Task requirements >>
When the line with "するととてもおとなしい印象。" turns up below, begin repeating exactly, and carry on through the line with "630,000 تومان."; no pictures go into the copy.

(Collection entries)
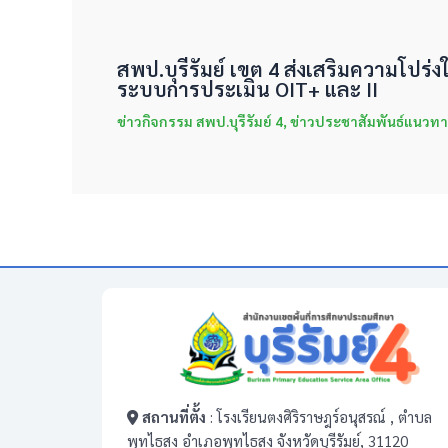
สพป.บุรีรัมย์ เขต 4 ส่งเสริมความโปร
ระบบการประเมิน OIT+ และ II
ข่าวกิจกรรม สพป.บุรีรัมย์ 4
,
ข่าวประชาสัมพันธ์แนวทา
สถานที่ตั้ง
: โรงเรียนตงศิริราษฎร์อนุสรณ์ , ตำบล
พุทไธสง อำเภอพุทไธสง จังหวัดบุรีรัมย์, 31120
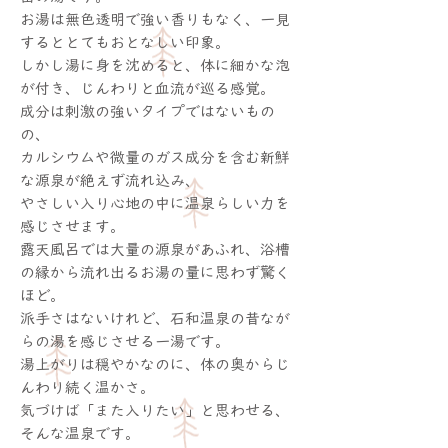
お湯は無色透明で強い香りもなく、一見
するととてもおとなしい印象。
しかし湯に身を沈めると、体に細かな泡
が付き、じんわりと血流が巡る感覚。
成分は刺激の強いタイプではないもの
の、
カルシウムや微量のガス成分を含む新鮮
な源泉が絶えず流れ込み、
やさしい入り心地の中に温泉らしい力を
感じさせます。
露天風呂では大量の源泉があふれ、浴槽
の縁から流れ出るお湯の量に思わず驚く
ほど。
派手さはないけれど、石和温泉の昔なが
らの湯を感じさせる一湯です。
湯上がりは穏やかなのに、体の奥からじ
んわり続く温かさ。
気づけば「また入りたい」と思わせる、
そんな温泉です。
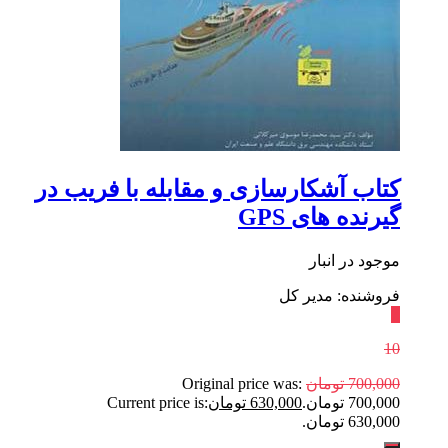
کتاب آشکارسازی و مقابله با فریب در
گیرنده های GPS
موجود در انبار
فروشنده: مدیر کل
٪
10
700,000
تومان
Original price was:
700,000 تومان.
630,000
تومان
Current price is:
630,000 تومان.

---

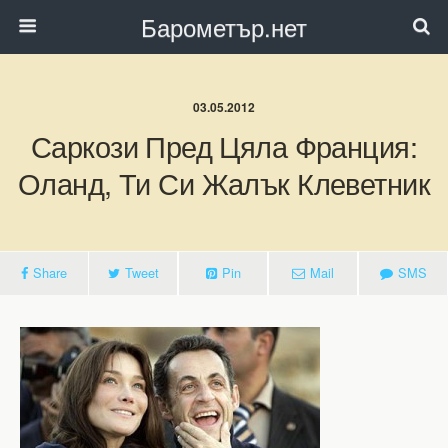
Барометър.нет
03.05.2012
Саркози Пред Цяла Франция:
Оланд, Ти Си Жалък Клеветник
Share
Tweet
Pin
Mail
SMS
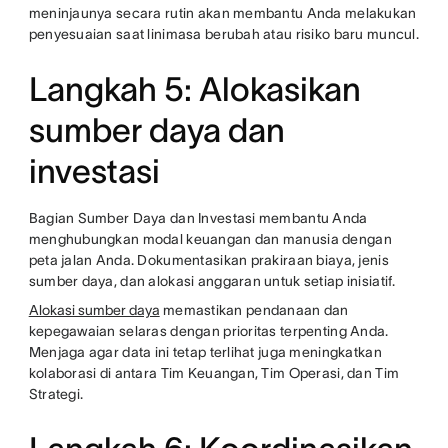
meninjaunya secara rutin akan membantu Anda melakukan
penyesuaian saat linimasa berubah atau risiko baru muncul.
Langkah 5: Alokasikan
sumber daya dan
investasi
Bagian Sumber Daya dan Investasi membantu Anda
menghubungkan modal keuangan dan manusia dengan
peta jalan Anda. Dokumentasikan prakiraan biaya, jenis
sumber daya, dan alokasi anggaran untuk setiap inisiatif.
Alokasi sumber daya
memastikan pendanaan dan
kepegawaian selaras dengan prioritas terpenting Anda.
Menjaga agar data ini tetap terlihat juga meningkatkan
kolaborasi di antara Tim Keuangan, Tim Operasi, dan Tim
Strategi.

Solution >>
するととてもおとなしい印象。
しかし湯に身を沈めると、体に細かな泡
が付き、じんわりと血流が巡る感覚。
成分は刺激の強いタイプではないもの
の、
カルシウムや微量のガス成分を含む新鮮
な源泉が絶えず流れ込み、
やさしい入り心地の中に温泉らしい力を
感じさせます。
露天風呂では大量の源泉があふれ、浴槽
の縁から流れ出るお湯の量に思わず驚く
ほど。
派手さはないけれど、石和温泉の昔なが
らの湯を感じさせる一湯です。
湯上がりは穏やかなのに、体の奥からじ
んわり続く温かさ。
気づけば「また入りたい」と思わせる、
そんな温泉です。
کتاب آشکارسازی و مقابله با فریب در
گیرنده های GPS
موجود در انبار
فروشنده: مدیر کل
٪
10
700,000
تومان
Original price was:
700,000 تومان.
630,000
تومان
Current price is:
630,000 تومان.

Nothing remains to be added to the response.